La protesta de camioneros autoconvocados se profundizó en las últimas horas con nuevos cortes en rutas clave de las provincias de Buenos Aires, Córdoba y Santa Fe.
El conflicto, que ya afecta la circulación hacia los principales puertos exportadores, podría escalar con piquetes en la autopista Buenos Aires–Rosario y accesos portuarios.
Esta situación genera una gran preocupación en la agroindustria de cara a la cosecha de granos. De hecho, empresarios del sector alertaron esta semana sobre la inquietud que le generaba esta situación.
En este marco, el Consejo Agroindustrial Argentino (CAA) reclamó “una rápida solución a los conflictos generados por autoconvocados y entidades de transportistas en diferentes partes del país”
El CAA, que integra a varias entidades del campo, expresó su “preocupación ante el avance de autoconvocados y algunas entidades de transportistas que practican acciones extorsivas a la vera de las rutas y caminos para amedrentar a los transportistas que buscan cumplir su trabajo trasladando granos y otros productos a diferentes puntos del país, incluyendo fábricas, semillas, insumos acopios y puertos”.
A su vez, fuentes de la Cámara de la Industria Aceitera de la República Argentina y del Centro de Exportadores de Cereales (CIARA-CEC) indicaron que el conflicto se agravó y parece estar lejos de resolverse.
“Efectivamente, los conflictos se han esparcido en muchos puntos de la provincia de Buenos Aires y otros puntos del país. Los autoconvocados no dejan cargar en campo o acopio y eso impide que lleguen a puertos”, señalaron desde ambas entidades, que representan el 48% de las exportaciones argentinas.
En este contexto, según explicaron, los embarques que venían a la Argentina están siendo desviados a Brasil en varios casos.
“Es urgente que las cámaras de transporte cumplan el acuerdo que firmaron en la ciudad de La Plata en el marco de la mesa provincial de tarifas de referencia”, enfatizaron.
En ese sentido, por medio de un comunicado conjunto, también se expresaron las bolsas de cereales Bahía Blanca, Buenos Aires, Córdoba y Entre Ríos, como así también lo hicieron las bolsas de comercio de Rosario y Santa Fe.
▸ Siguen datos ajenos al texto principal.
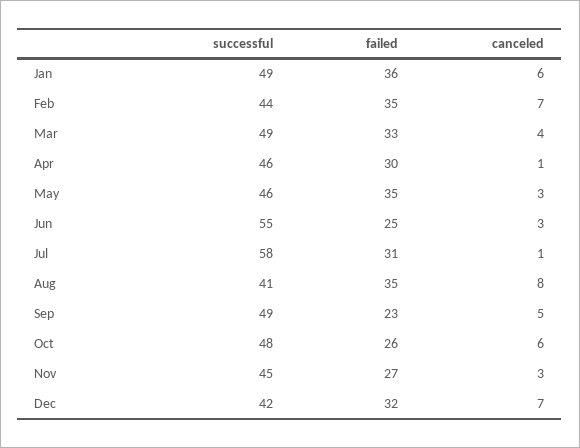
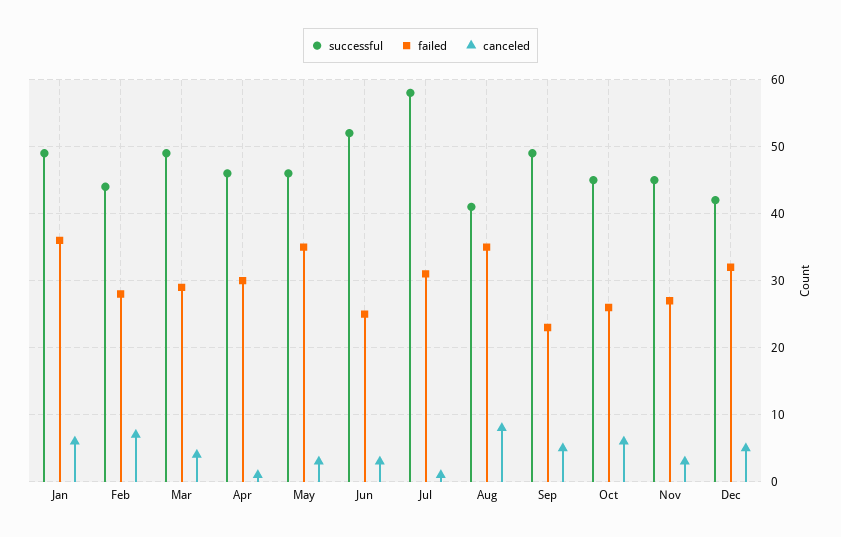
failed, Feb: 35 -> 28
failed, Mar: 33 -> 29
successful, Jun: 55 -> 52
successful, Oct: 48 -> 45
canceled, Dec: 7 -> 5

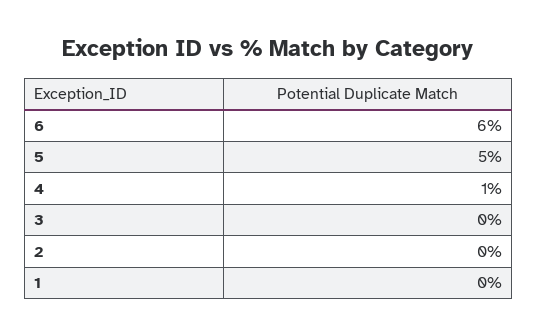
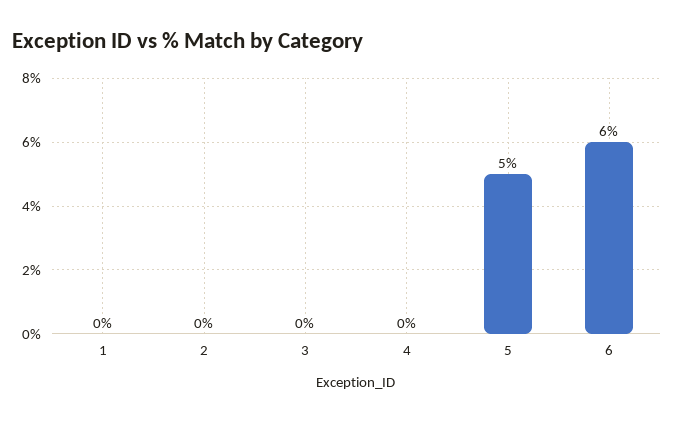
4: 1 -> 0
“Las Bolsas de Cereales y de Comercio abajo firmantes expresan su preocupación ante las dificultades y afectación en el transporte de cargas de granos. En los últimos días, se han registrado medidas de fuerza y manifestaciones en distintos puntos de las principales zonas productivas y accesos a puertos, generando demoras en la logística, interrupciones en el flujo de mercaderías y complicaciones en la operatoria comercial y de exportación”, manifestaron.
Esta situación, según explicaron, “impacta sobre el normal funcionamiento de los mercados y del comercio, en un importante momento del año para la actividad agroindustrial y para la economía en su conjunto”.
Desde la rotonda de las rutas 29 y 41 de la localidad bonaerense de General Belgrano, uno de los focos de la protesta, el camionero Mariano Gorosito describió con crudeza la situación.
“Tenemos una tarifa de enero abajo en un 10%, mientras el gasoil subió casi un 18%. Es una locura. No alcanza para solventar los gastos”, afirmó el transportista.
El reclamo central del sector apunta a una actualización urgente de la tarifa de referencia del transporte de granos.
Según los transportistas, debería incrementarse entre un 25% y un 30% para compensar el fuerte aumento del combustible, principal insumo de la actividad, que en las últimas semanas se encareció cerca de un 20%, impulsado por la tensión internacional en Medio Oriente.
Actualmente, el esquema de costos se volvió cada vez más asfixiante. Según explicó, un viaje desde General Belgrano hasta Rosario, puerto por donde sale cerca del 80% de las exportaciones agroindustriales, ronda $1.600.000.
Sin embargo, solo en gasoil se consumen unos 350 litros entre ida y vuelta, lo que representa alrededor de $900.000 (el valor del insumo varía entre $2.200 a $2.400 por litro). A eso se suman peajes, seguros, mantenimiento y neumáticos, dejando márgenes cada vez más estrechos.